我放下手里的東西,立刻就跟過去了!因為我認出那個穿著一身黑,帶著夸張墨鏡的女人是蔣懷秀。
我可不覺得她找上門來會是什么好事——
她的一只眼睛畢竟是韓千洛弄瞎的,這會兒萬一再來個狗急跳墻,也抽一把槍出來,韓千洛得有幾條命才能躲得開?
“你們,到底把我女兒姚瑤弄哪去了!”
我一進門,就看到蔣懷秀顫抖著肩膀。像只被冰雹打過的麻雀一樣,僅剩幾根羽翼還能咋咋呼呼地在這兒叫囂。
雖然她只說了一句話,但我還是覺得信息量爆炸。姚瑤不見了?不會蠢到又詐死吧。我心里都是吐槽點,差點就把笑容帶在臉上了!
“蔣姨,”我繞過她,擋在韓千洛身前:“你女兒不見了,該去找她的丈夫要人,找我丈夫干什么?”
我嘴上反嗆得挺順利,腦子里卻不由自主地打了兩個蝴蝶結——如果姚瑤真的不見了,她——
我側過目光瞄了瞄韓千洛……丫的不會真的被這孫子給宰了吧?
韓千洛坐在辦公椅里,一手撐著下頜一手扶著腰,倒是一點不慌不驚:“姚夫人,有什么話,先坐下說吧。”
然后他看了我一眼:“姚夕,給你繼母倒杯茶。”
我:“……”
摔著臉色倒了杯水推在蔣懷秀面前,我恨自己沒機會往里面吐點口水。
韓千洛叫我過去,站在他身后。我就像個體貼的小秘書——呃,只不過挺著個肚子有點出戲,仿佛是被老板潛規則了一樣!

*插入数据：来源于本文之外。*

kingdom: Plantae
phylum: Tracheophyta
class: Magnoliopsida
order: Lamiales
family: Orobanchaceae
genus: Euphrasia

蔣懷秀這會兒算是稍微冷靜了一點,也知道來硬的是占不到便宜的。于是稍微軟了幾分口吻,先跟我打親情牌:“姚夕,我知道我們這些年互相之間過節不淺。但現在你過你的,我們過我們的。就算姚瑤以前有什么對不起你的地方,那也都過去了——得饒人處且饒人吧。”
我沒空聽她廢話,叫她先講事情的始末:
原來,大概是前天晚上,姚瑤回姚家別墅看望蔣懷秀,之后一個人開車回沈家。
走了半小時后,家里的女傭去關大門,發現她的手機掉在院子口。起先蔣懷秀也沒在意,估么著姚瑤是不小心掉的,先收起來等她回頭過來取。
結果到第二天早上了,也沒有女兒的消息。
她趕緊跟沈欽君聯系,可是那男人的手機一直關機。她再打電話去沈家,結果被李嬸告知說沈欽君在國外出差,還沒有回來。而姚瑤一晚上都沒回家!
蔣懷秀這才開始發毛——她去名揚找人,但沒人見過姚瑤。她去警局報案,而人家說四十八小時沒到,壓根不立案。
我看著蔣懷秀,很不厚道地擺了個欣慰的笑容:“蔣姨,你還會擔心姚瑤失蹤?
說不定她這一次又得罪了誰,出去詐死個小半年,再換張臉回來找你嘛。安心等著就是了——”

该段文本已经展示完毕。